Selected extract:
┏━━

# My all new Sentra SER Spec V



## Guest (Aug 30, 2003)

All right fellas, here is what happened today;

I was at school and my dad gave me a call and said that he needed me to stop by his workplace, since he needed my car (2001 Sentra GXE Automatic  ). I stoped by after school, and my mom was there too. I got confused!!!

My dad said that my mom will take me home (since I had to go to work as well). While driving there, we stoped at the nissan dealer. I was like WTF are we doing here?

The salesman says; "You are Tony, right?"

"Yeah, thats me, but who are YOU?" I ask.

He throws me a key. Then points at this Black Sentra SER SpecV and tells me "Smile, you just got an awesome car".

I literally almost shit my pants!!! I did not even know how to react, what to say.... I was confused, happy at the same time!

┗━━

Problem set:
1. Please pull from the Sentra post above the passage starting with "All right fellas, here" and going on through "the same time!", copied word for word.
2. Using the Sentra post above, answer these:
(a) What car did the writer drive before this day?
(b) What name does the salesman call the writer?
(c) What color is the Sentra SER Spec V?

Supplied information:
┏━━

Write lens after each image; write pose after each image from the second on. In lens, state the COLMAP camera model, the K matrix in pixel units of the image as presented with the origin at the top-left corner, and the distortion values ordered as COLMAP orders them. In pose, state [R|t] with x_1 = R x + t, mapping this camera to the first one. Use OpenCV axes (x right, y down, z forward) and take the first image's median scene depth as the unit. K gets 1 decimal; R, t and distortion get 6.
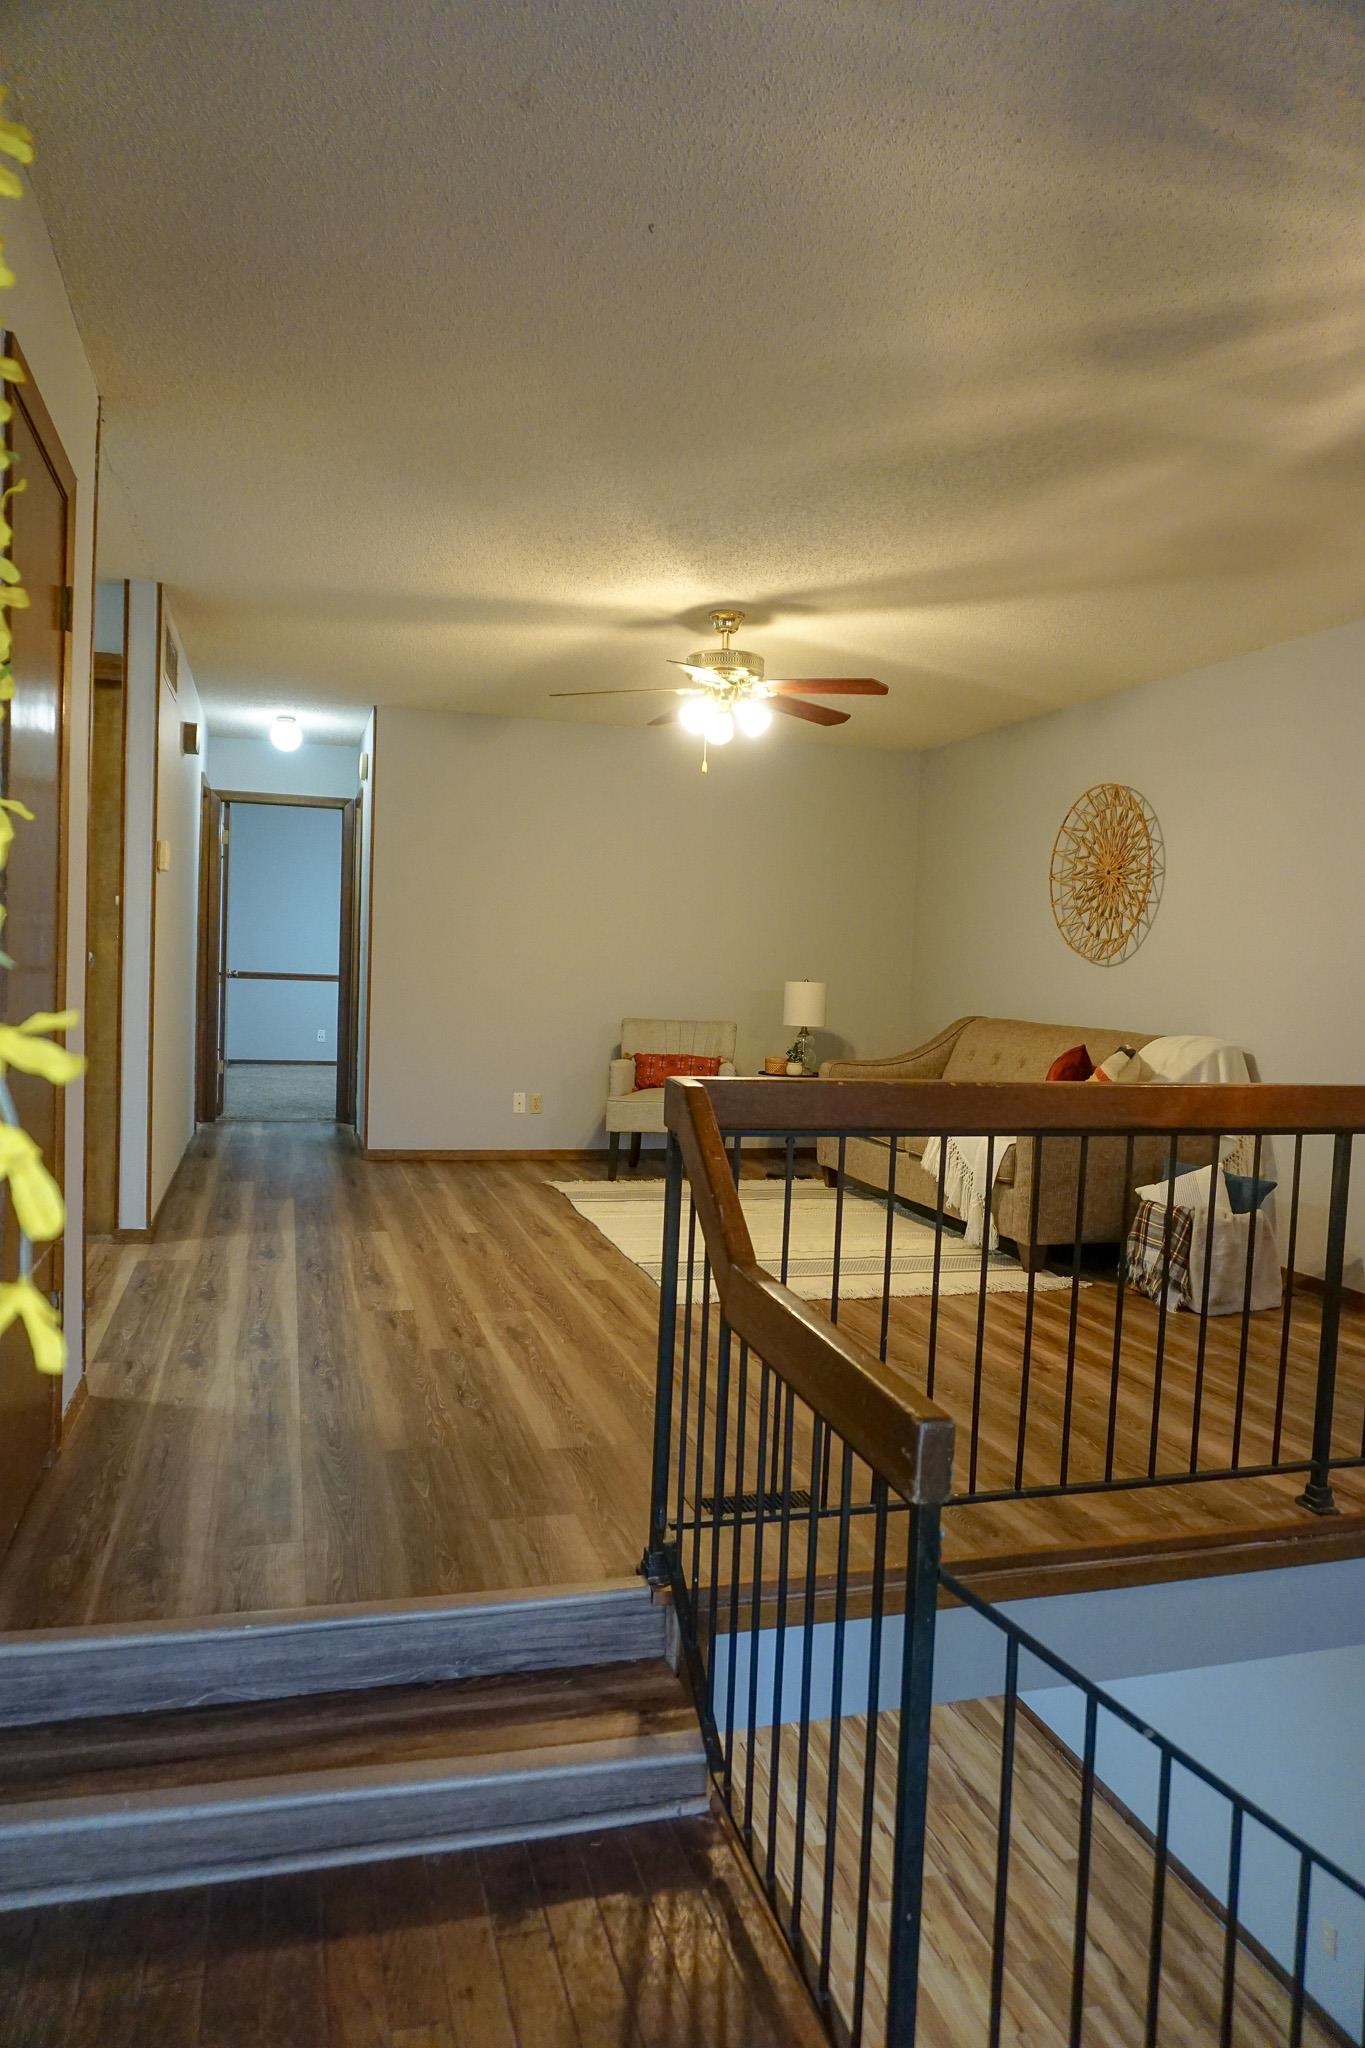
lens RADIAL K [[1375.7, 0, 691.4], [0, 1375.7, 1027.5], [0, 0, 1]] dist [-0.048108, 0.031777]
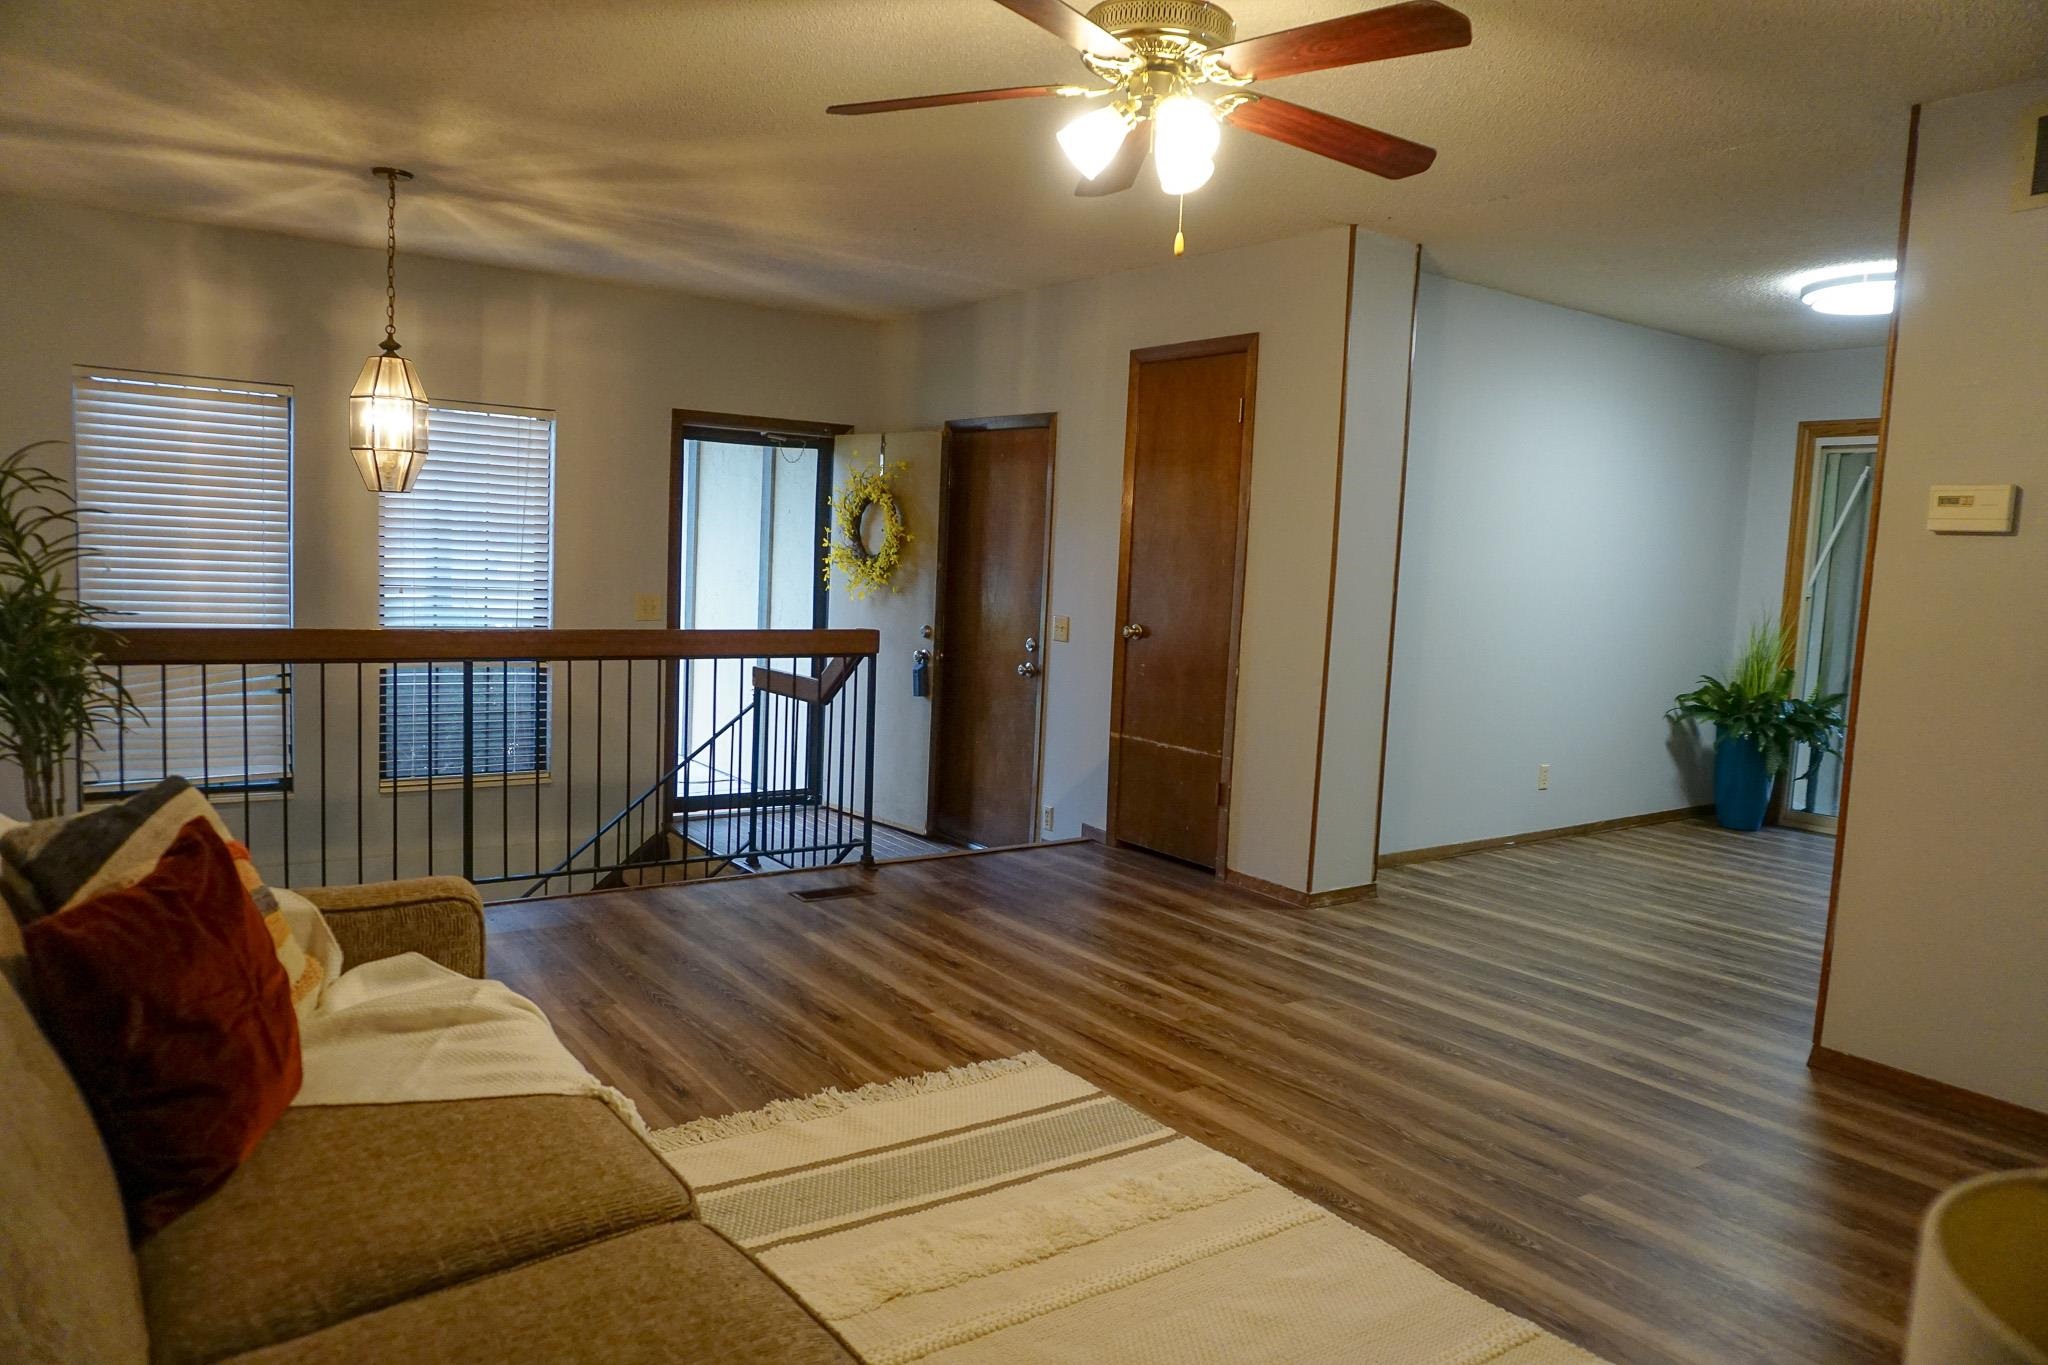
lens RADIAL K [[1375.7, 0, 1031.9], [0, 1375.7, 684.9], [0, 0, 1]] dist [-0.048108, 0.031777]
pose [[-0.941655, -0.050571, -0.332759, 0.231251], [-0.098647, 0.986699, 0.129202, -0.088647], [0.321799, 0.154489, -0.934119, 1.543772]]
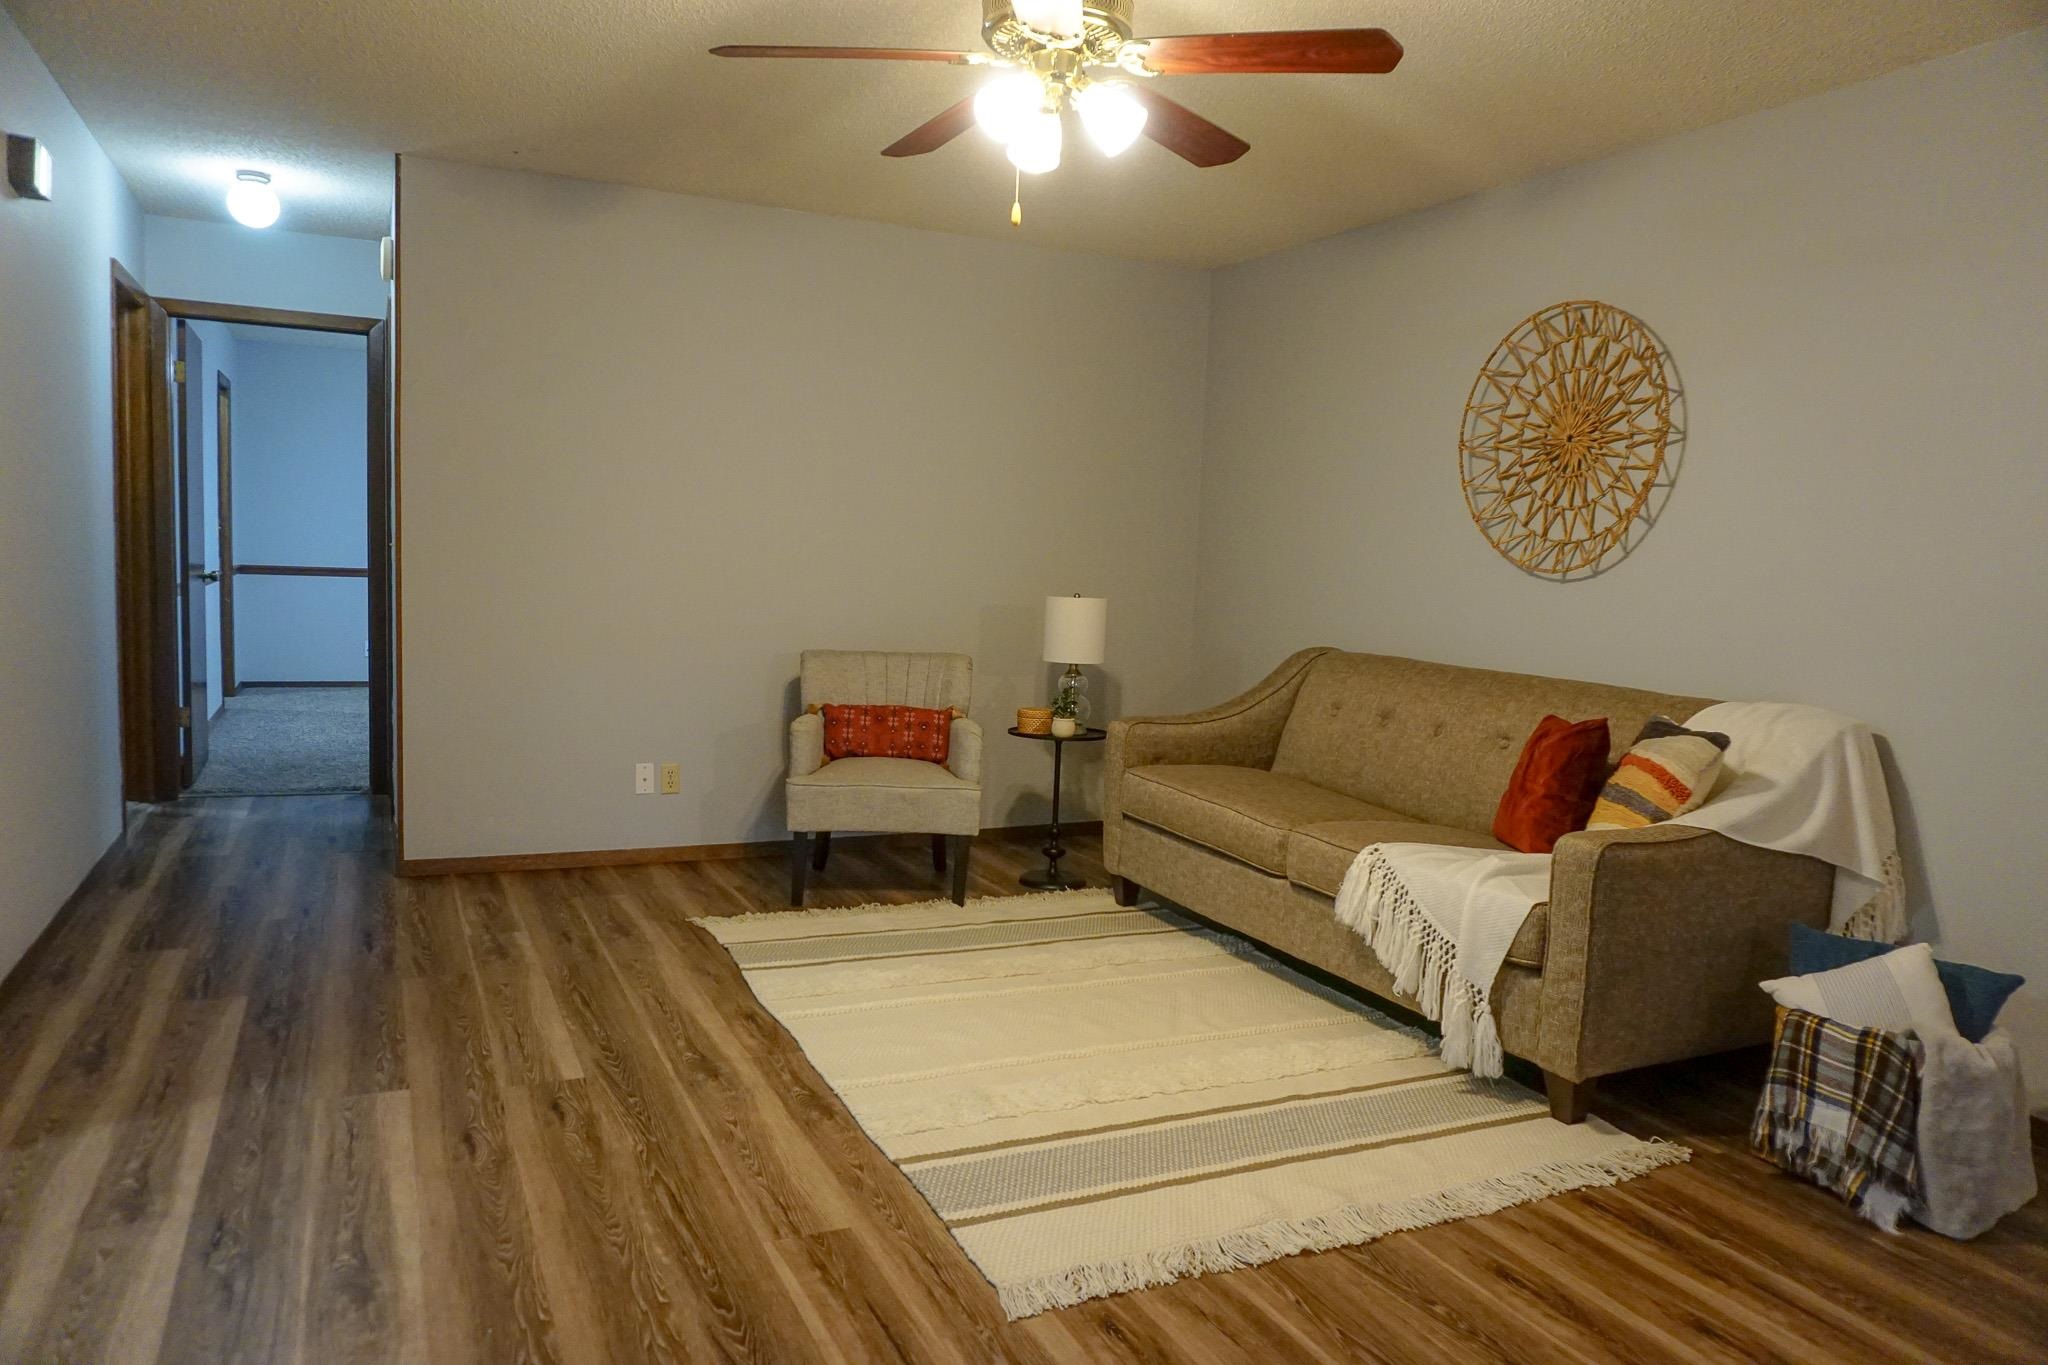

┗━━

Answers to the tasks:
1.
All right fellas, here is what happened today;

I was at school and my dad gave me a call and said that he needed me to stop by his workplace, since he needed my car (2001 Sentra GXE Automatic  ). I stoped by after school, and my mom was there too. I got confused!!!

My dad said that my mom will take me home (since I had to go to work as well). While driving there, we stoped at the nissan dealer. I was like WTF are we doing here?

The salesman says; "You are Tony, right?"

"Yeah, thats me, but who are YOU?" I ask.

He throws me a key. Then points at this Black Sentra SER SpecV and tells me "Smile, you just got an awesome car".

I literally almost shit my pants!!! I did not even know how to react, what to say.... I was confused, happy at the same time!

2.
(a) A 2001 Sentra GXE Automatic.
(b) Tony.
(c) Black.